Un objectif réaliste ?

Certes, l’ampleur de la conduite en état d’ivresse a diminué, car la législation exige actuellement un taux d’alcoolémie inférieur à 0,5 pour mille. Il n’est donc pas étonnant que le problème de l’ivresse soit toujours aussi important aux yeux des politiques. La question est toutefois de savoir si un nouveau durcissement, tel que le prévoit désormais l’UE (et tel qu’il devrait également être exigé en Suisse à plus ou moins long terme), constitute la bonne voie.

Du point de vue non seulement de l’hôtellerie-restauration, en particulier dans les campagnes, ce ne semble plutôt pas le cas. Car il est fort probable qu’avec un taux d’alcoolémie nul, la rubrique «accidents» sera soudain peuplée d’un très grand nombre de personnes «excessivement alcoolisées»; la norme – en fait, la tolérance zéro – étant très, pour ne pas dire trop, drastique.

Oui, il est triste de constater que des accidents continuent d’être causés par des automobilistes ivres. Cela ne devrait pas être le cas et c’est précisément pour cette raison qu’une limite de 0,5 pour mille a été introduite. Cette dernière est aujourd’hui respectée par la grande majorité des usagers de la route.

Punir les gens raisonnables?

La question est donc la suivante: une interdiction absolue de «l’alcool au volant» aurait-elle permis d’éviter cette souffrance inutile? C’est possible. Voulons-nous, devons-nous, par conséquent, étendre encore plus le contrôle pour vivre dans une société totalement sans risque? Est-ce un objectif souhaitable – et est-il en quelque sorte réaliste?

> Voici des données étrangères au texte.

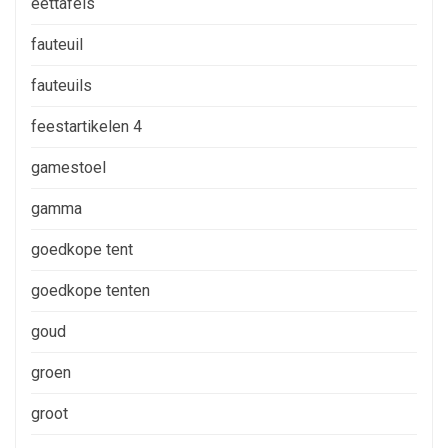
eettafels
fauteuil
fauteuils
feestartikelen 4
gamestoel
gamma
goedkope tent
goedkope tenten
goud
groen
groot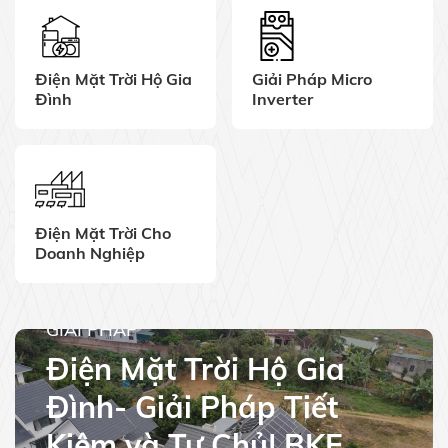
Điện Mặt Trời Hộ Gia
Giải Pháp Micro
Đình
Inverter
Điện Mặt Trời Cho
Doanh Nghiệp
GIẢI PHÁP
Điện Mặt Trời Hộ Gia
Đình- Giải Pháp Tiết
Kiệm và Tự Chủ| BKE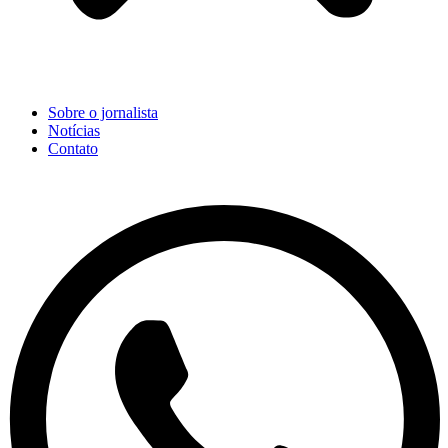
Sobre o jornalista
Notícias
Contato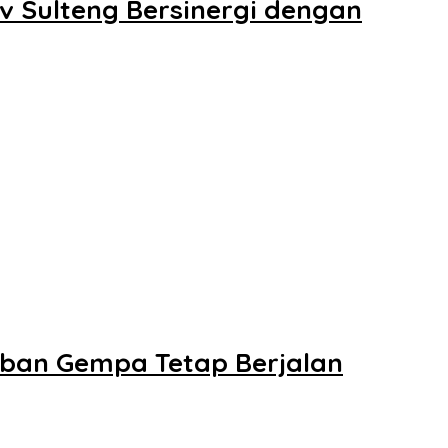
v Sulteng Bersinergi dengan
rban Gempa Tetap Berjalan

Malheureusement, il est fort probable que le nombre d’accidents ne diminuerait pas nécessairement. Au contraire: une limite aussi stricte peut aussi être source d’insécurité. Et les conducteurs inquiets ne sont pas ce qui apporte la sécurité sur les routes. Et si la limite peut être dépassée, certains la franchiront! Surtout si la limite est fixée à zéro. Une «solution» qui – en ville et pas seulement dans les zones rurales – ne devrait être que très peu acceptée.

Imagination: sans limites

Et si c’était le cas? La prochaine «solution» devrait être de limiter la conduite des personnes qui prennent des médicaments, puis d’interdire la conduite aux personnes «stressées» qui ont tendance à commettre des erreurs impardonnables sur la route. Il n’y a pas de limites à l’imagination – certains voudraient déjà interdire totalement la conduite individuelle d’un véhicule à moteur. La Suisse, dont on sait qu’elle suit trop souvent et aveuglément l’UE, pourrait introduire ces dispositions drastiques. Une fois de plus, les personnes raisonnables qui boivent un verre avec des amis seraient ainsi punies pour leur «comportement irresponsable».

Une chose est sûre: une politique qui prétend créer des conditions générales valables pour tous ne devrait pas s’appuyer uniquement sur des exceptions pour justifier des mesures restrictives. En cas d’exception, des mesures exceptionnelles devraient être prises en dernier recours.

Essayer de faire supporter les conséquences d’un comportement irresponsable à tous ceux qui assument leur responsabilité personnelle – et c’est le cas de la grande majorité des automobilistes – ne mènera pas au but.

La contrainte est un bien mauvais moyen d’induire des changements de comportement. Surtout sur un sujet comme celui-ci.